Fourteen years later, journalist Sarah Koenig received a letter in the mail from Rabia Chaudry, a friend of Syed’s family. Chaudry asked Koenig to write a story about Syed’s case in the hopes that someone would come forward with some more information. Koenig  responded by creating “Serial,” a podcast.

Syed and Lee began dating in May of 1998 but because of their cultural backgrounds, as Syed is Muslim and Lee was Korean. Because of their strict parents, they were forced to keep the relationship a secret.

In the resulting legal battle of Adnan Syed v. State of Maryland, the state appealed to the emotional side of jurors. The case was made that Syed put everything on the line for his relationship, his family and his relationships at the mosque just so that eight months later, Lee could break up with him.

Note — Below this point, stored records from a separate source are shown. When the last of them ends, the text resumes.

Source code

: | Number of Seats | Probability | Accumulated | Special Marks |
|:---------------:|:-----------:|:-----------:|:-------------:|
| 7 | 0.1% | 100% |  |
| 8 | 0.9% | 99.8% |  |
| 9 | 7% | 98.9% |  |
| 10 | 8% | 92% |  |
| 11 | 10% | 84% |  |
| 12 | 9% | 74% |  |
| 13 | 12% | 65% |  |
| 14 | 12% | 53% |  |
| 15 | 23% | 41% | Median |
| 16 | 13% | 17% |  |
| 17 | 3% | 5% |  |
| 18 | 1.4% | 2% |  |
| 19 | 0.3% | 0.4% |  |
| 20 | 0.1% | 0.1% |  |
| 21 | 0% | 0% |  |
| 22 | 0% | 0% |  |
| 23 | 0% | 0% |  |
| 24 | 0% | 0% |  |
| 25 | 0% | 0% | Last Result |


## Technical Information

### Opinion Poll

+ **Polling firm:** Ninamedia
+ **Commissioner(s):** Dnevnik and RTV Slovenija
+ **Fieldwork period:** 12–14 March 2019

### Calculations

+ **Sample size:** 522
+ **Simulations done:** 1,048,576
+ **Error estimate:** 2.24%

The State argued that this made him outraged and he murdered her. They also used his relationship against him by showing he had some sort of dual personality. They claimed that at home he is a good Muslim boy but outside of his home and the mosque, he was a delinquent. He smoked, drank and had sex. All these actions were proof of his bad character and that he was capable of such a crime.

The State’s case relies on one person’s statement. Jay, whose last name was never given, a friend of Syed’s, gave a statement to the Maryland Police Department hours before Syed was arrested. Jay said that Syed not only told him he was going to kill Lee, but that after Syed strangled her in her car, he called Jay and had him help bury Lee in nearby Leakin Park. Jay plead guilty to accessory to murder and got off with no prison time whatsoever. During the course of the case, Jay came back two to three more times to give statements to the police and every time his story changed, yet he was never looked at as a suspect. In addition to this, Koenig found out there was another witness.

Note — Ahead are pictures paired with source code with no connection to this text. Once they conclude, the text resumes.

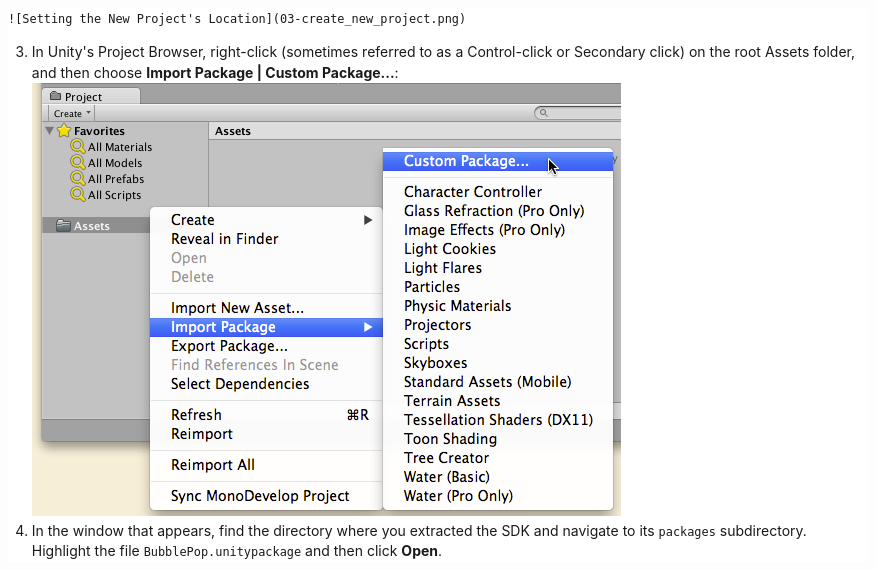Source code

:     ![Setting the New Project's Location](03-create_new_project.png)
3. In Unity's Project Browser, right-click (sometimes referred to as a Control-click or Secondary click) on the root Assets folder, and then choose **Import Package | Custom Package...**:
    ![Importing a Custom Package](04-import_custom_package.png)
4. In the window that appears, find the directory where you extracted the SDK and navigate to its `packages` subdirectory.  Highlight the file `BubblePop.unitypackage` and then click **Open**.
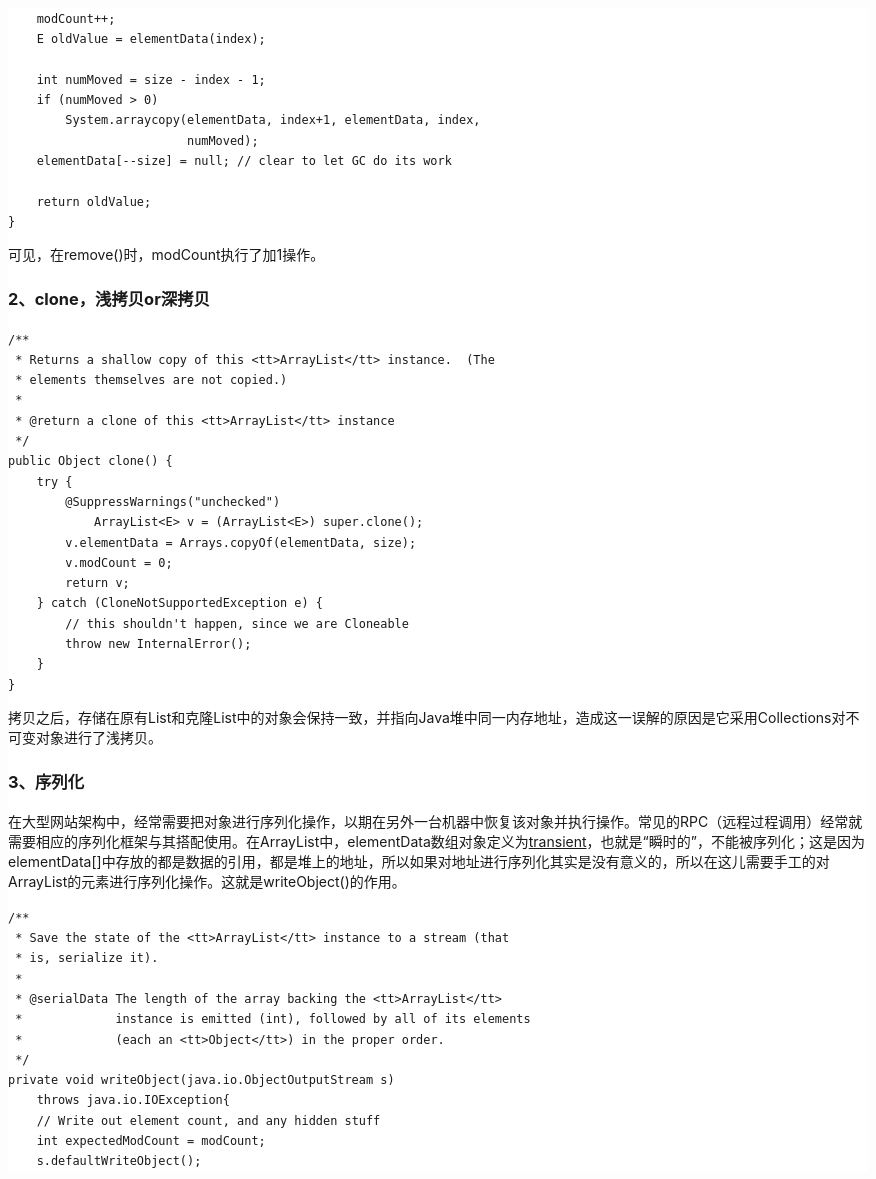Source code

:         modCount++;
        E oldValue = elementData(index);

        int numMoved = size - index - 1;
        if (numMoved > 0)
            System.arraycopy(elementData, index+1, elementData, index,
                             numMoved);
        elementData[--size] = null; // clear to let GC do its work

        return oldValue;
    }

可见，在remove()时，modCount执行了加1操作。
### 2、clone，浅拷贝or深拷贝
	
	/**
     * Returns a shallow copy of this <tt>ArrayList</tt> instance.  (The
     * elements themselves are not copied.)
     *
     * @return a clone of this <tt>ArrayList</tt> instance
     */
	public Object clone() {
        try {
            @SuppressWarnings("unchecked")
                ArrayList<E> v = (ArrayList<E>) super.clone();
            v.elementData = Arrays.copyOf(elementData, size);
            v.modCount = 0;
            return v;
        } catch (CloneNotSupportedException e) {
            // this shouldn't happen, since we are Cloneable
            throw new InternalError();
        }
    }

拷贝之后，存储在原有List和克隆List中的对象会保持一致，并指向Java堆中同一内存地址，造成这一误解的原因是它采用Collections对不可变对象进行了浅拷贝。

### 3、序列化

在大型网站架构中，经常需要把对象进行序列化操作，以期在另外一台机器中恢复该对象并执行操作。常见的RPC（远程过程调用）经常就需要相应的序列化框架与其搭配使用。在ArrayList中，elementData数组对象定义为[transient](http://www.cnblogs.com/lanxuezaipiao/p/3369962.html)，也就是“瞬时的”，不能被序列化；这是因为elementData[]中存放的都是数据的引用，都是堆上的地址，所以如果对地址进行序列化其实是没有意义的，所以在这儿需要手工的对ArrayList的元素进行序列化操作。这就是writeObject()的作用。 

	/**
     * Save the state of the <tt>ArrayList</tt> instance to a stream (that
     * is, serialize it).
     *
     * @serialData The length of the array backing the <tt>ArrayList</tt>
     *             instance is emitted (int), followed by all of its elements
     *             (each an <tt>Object</tt>) in the proper order.
     */
    private void writeObject(java.io.ObjectOutputStream s)
        throws java.io.IOException{
        // Write out element count, and any hidden stuff
        int expectedModCount = modCount;
        s.defaultWriteObject();
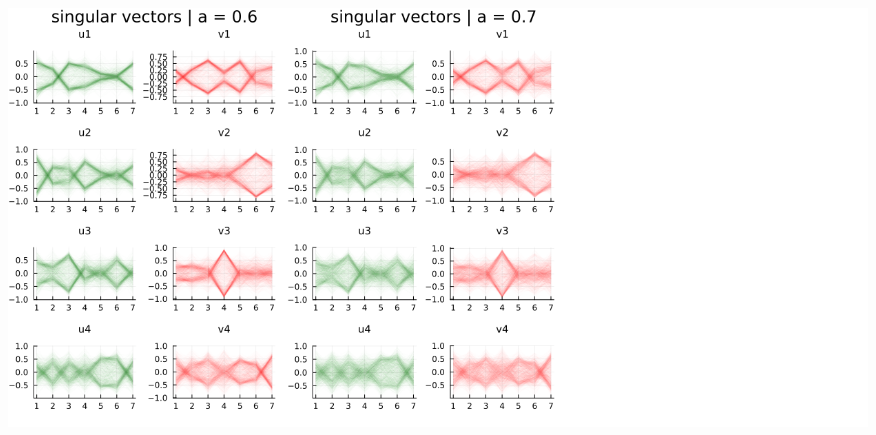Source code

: <img src=res/paperplots/stability/matrix-0.6a.png width=32%vw />
<img src=res/paperplots/stability/matrix-0.7a.png width=32%vw />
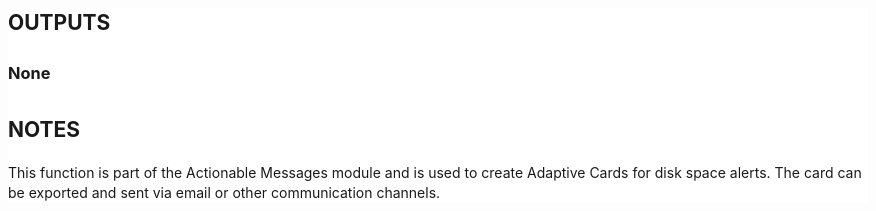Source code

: ## OUTPUTS
### None

## NOTES
This function is part of the Actionable Messages module and is used to create Adaptive Cards for disk space alerts.
The card can be exported and sent via email or other communication channels.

Asia McClain, a schoolmate of Syed, wrote a letter to Syed a few weeks after he was in prison telling him that she remembered seeing him in the library around 2:15 p.m. the day Lee was murdered. McClain recalled they spoke for almost an hour and she left Syed in the library around 2:40 p.m. Lee was thought to be dead at 2:36. Syed’s lawyer at the time, Cristina Guitierrez, nor any of the detectives working on the murder case asked for a statement from McClain.

It seems that there may be a light at the end of what was thought to be a permanently dark tunnel. Because of the efforts of Koenig’s investigations and the help of new legal representation, possibly groundbreaking information has been found.

Thirteen days before Lee went missing, Ronald Lee Moore was released from prison by mistake while he was being transferred from one prison to another. During his short time out of prison a period of time corollating with Lee’s death,, there was a number of rapes and murders happening in various locations in Maryland. They hope to take what little DNA they do have and link it to Moore.

Because of this information, on Feb. 6, the state of Maryland granted Syed a leave of appeal. He will go back to court on the grounds that Syed’s former lawyer did not pursue a key witness to his alibi, and it will allow them to test the DNA they have.